Although it's not what the company is best known for, Kraft does make "real" cheese, sold as Kraft Natural Cheese. The offerings include cheddar, mozzarella, jack, and colby. Healthline explains that semi-soft cheeses such as these can be frozen safely, but it's not optimal from a culinary standpoint. As with American cheese, freezing will compromise their meltability, and they can become grainy and crumbly in their raw form. 

There's technically no limit to how long you can keep cheese frozen, but it's generally best to use it within six to nine months.

How to tell Kraft cheese has gone bad

Just because Kraft cheese is bolstered by anti-mold preservatives doesn't mean it won't go bad eventually. It will just take a much longer time to spoil than unprocessed cheese. 

Mold can sometimes grow on American cheese, according to Still Tasty, and this is a clear sign that it's time to pitch those slices. However, you shouldn't rely solely on mold to tell you if your cheese has gone bad. You need to use your senses. It's a problem we also face with blue cheese, although in that case, it's not that the cheese has anti-mold properties, but rather the fact that it looks moldy to begin with.

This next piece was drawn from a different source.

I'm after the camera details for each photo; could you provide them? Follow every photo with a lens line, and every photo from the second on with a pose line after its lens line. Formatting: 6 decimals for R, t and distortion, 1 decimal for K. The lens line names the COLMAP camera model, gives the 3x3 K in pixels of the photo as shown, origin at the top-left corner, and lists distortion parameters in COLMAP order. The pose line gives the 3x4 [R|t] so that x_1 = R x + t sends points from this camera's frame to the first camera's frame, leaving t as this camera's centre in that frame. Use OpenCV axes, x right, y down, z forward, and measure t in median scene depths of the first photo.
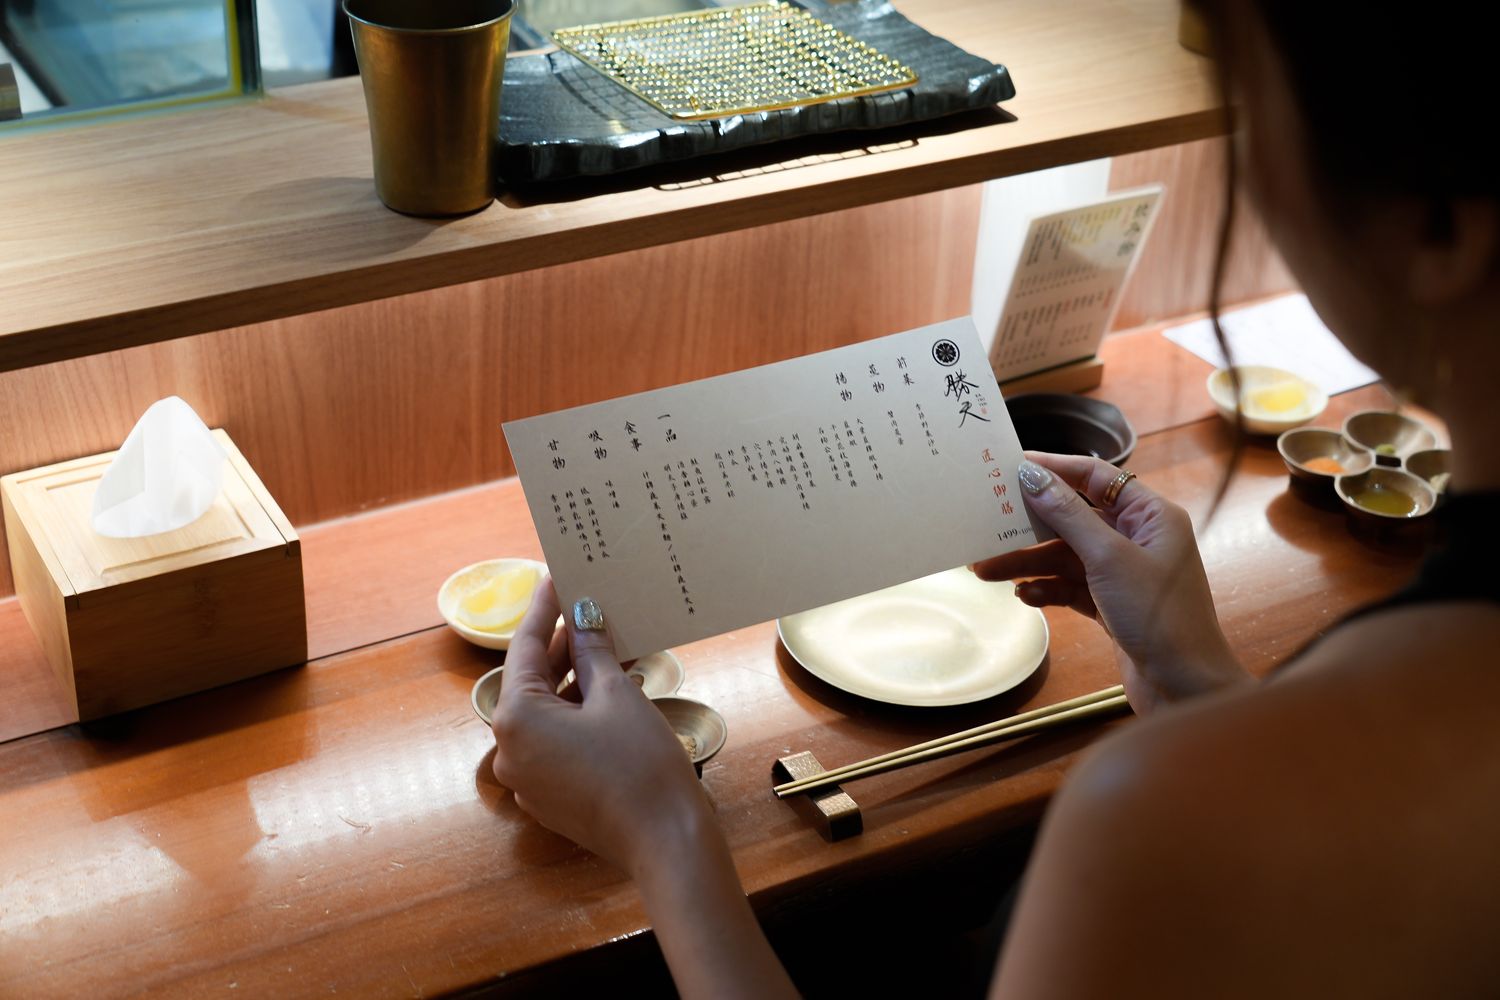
lens RADIAL K [[2090.3, 0, 750.5], [0, 2090.3, 497.2], [0, 0, 1]] dist [-0.012778, 0.000000]
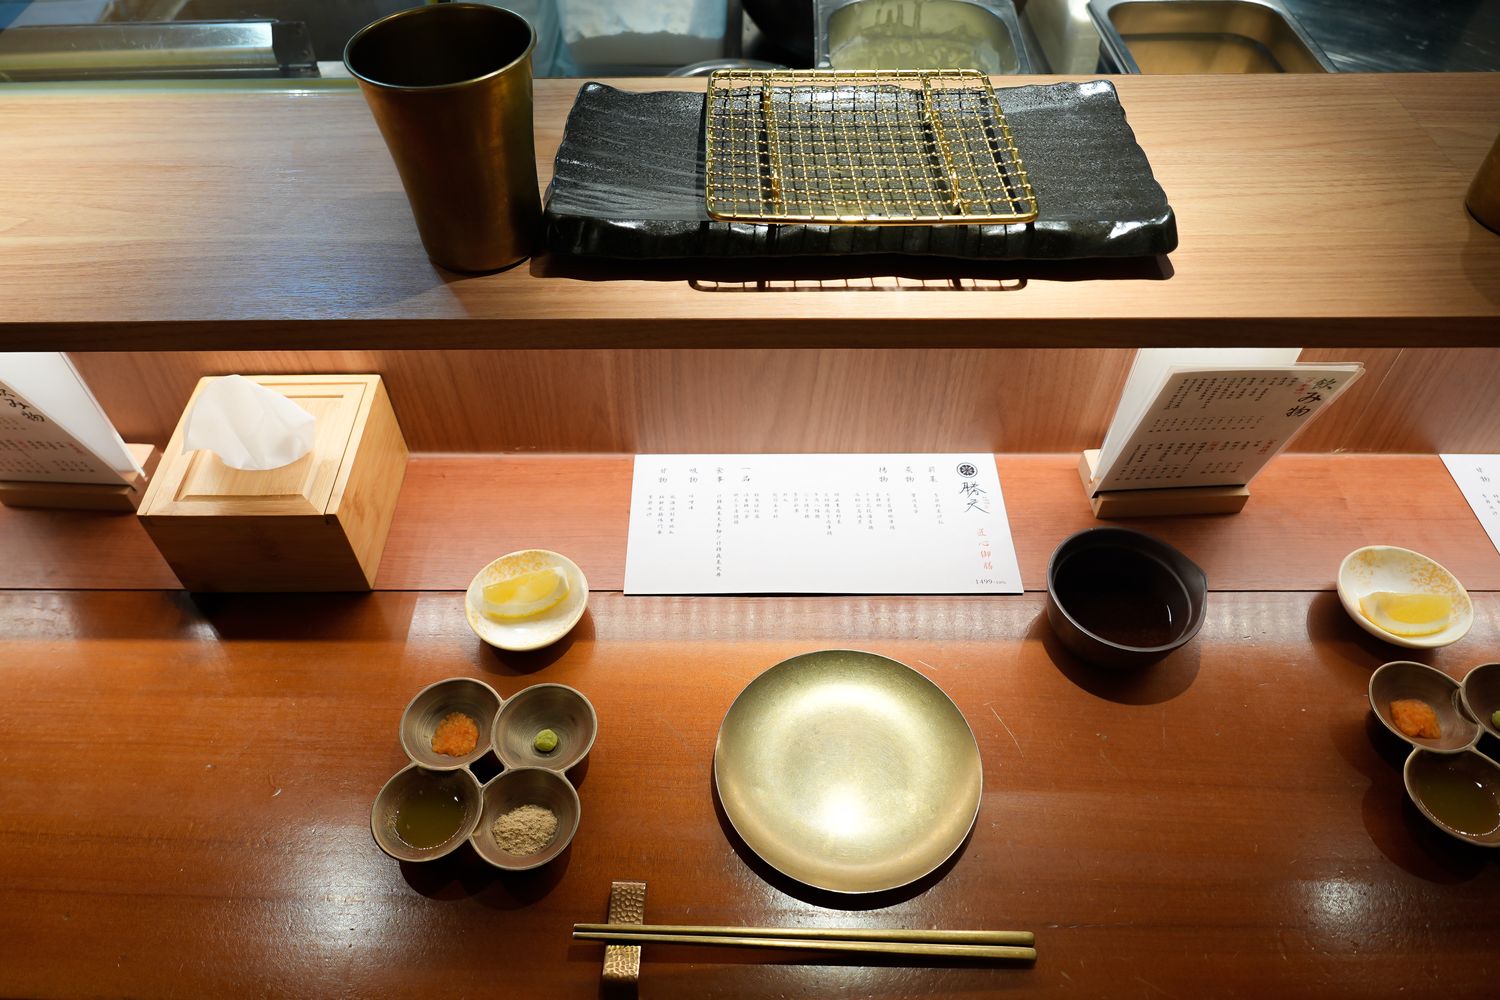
lens RADIAL K [[998.8, 0, 750.5], [0, 998.8, 505.2], [0, 0, 1]] dist [-0.009712, 0.005934]
pose [[0.862743, 0.346037, -0.368691, 0.164469], [-0.222952, 0.914778, 0.336859, -0.196918], [0.453836, -0.208422, 0.866368, 0.553590]]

Beyond mold, the clearest indicators of spoilage are touch and smell. Eat Pallet warns against eating American cheese that has a slimy texture or a sour odor. We all know what a Kraft single looks and feels like: vibrant orange, a tad shiny, and, let's be honest, somewhat rubbery to the touch. Let this knowledge guide you, and if your cheese doesn't look, feel, or smell the way you think it should, just throw it in the compost.

Is it safe to eat expired Kraft cheese?

Eating expired cheese can lead to food poisoning, as it could expose you to dangerous bacteria such as E. coli, Salmonella, and Listeria (per Healthline). The most common symptoms are stomach aches, vomiting, and diarrhea. That's definitely going to put a damper on your day, so you shouldn't even risk it. If you're even slightly unsure if your cheese has gone bad, play it safe and get rid of the stuff.

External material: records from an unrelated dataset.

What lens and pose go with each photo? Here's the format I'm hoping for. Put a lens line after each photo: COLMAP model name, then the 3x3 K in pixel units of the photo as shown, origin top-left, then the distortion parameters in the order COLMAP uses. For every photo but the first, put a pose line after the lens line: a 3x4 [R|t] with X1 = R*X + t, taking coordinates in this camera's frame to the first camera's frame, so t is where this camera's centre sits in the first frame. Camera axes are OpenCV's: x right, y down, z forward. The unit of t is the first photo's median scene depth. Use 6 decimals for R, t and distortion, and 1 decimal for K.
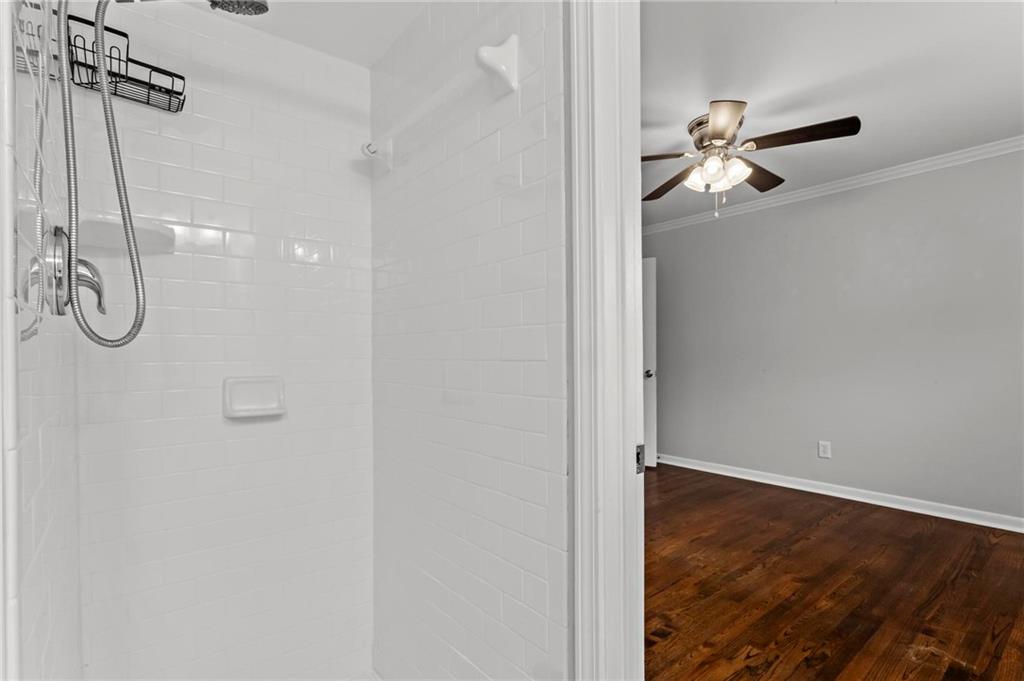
lens RADIAL K [[490.9, 0, 512.0], [0, 490.9, 340.5], [0, 0, 1]] dist [0.000150, 0.000101]
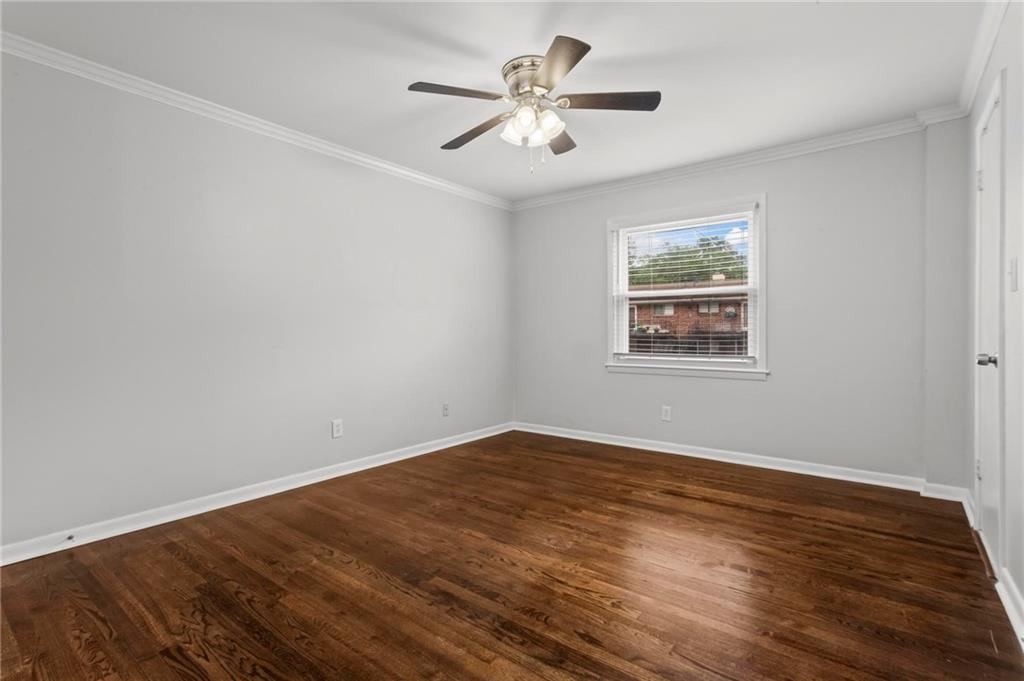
lens RADIAL K [[493.6, 0, 501.1], [0, 493.6, 323.1], [0, 0, 1]] dist [-0.000144, 0.000433]
pose [[-0.201611, 0.015966, 0.979336, -0.487764], [-0.019254, 0.999609, -0.020260, 0.044062], [-0.979276, -0.022940, -0.201225, 1.203073]]
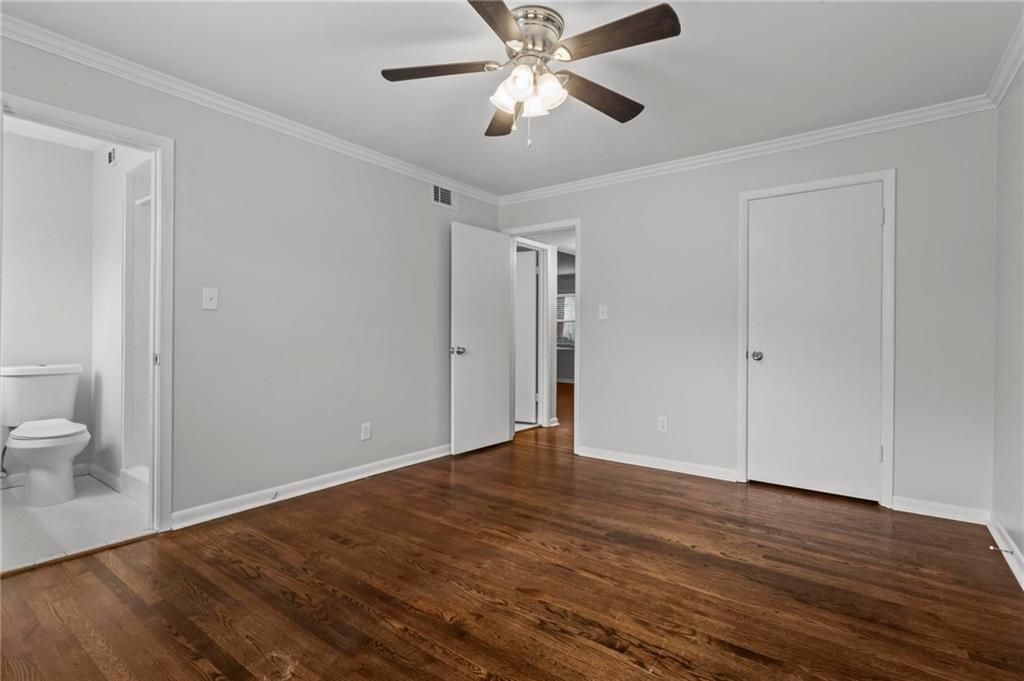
lens RADIAL K [[490.9, 0, 512.0], [0, 490.9, 340.5], [0, 0, 1]] dist [0.000150, 0.000101]
pose [[0.243787, 0.011619, -0.969759, 1.120092], [0.018861, 0.999682, 0.016719, 0.034439], [0.969645, -0.022367, 0.243491, 0.756237]]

You may have heard that you can still eat moldy cheese if you just cut the moldy spots out, but this is only true for thick blocks of firm cheeses such as cheddar or colby. Mold generally doesn't penetrate beyond firm cheeses' surfaces, so you can cut off the exterior and eat what remains. On the other hand, the Mayo Clinic warns that mold can easily penetrate through soft cheeses, as well as any pre-shredded or pre-sliced cheese. 

So, if you're using American cheese slices and you find that one has spoiled, you should throw it out. And you may want to ditch the whole package to be on the safe side.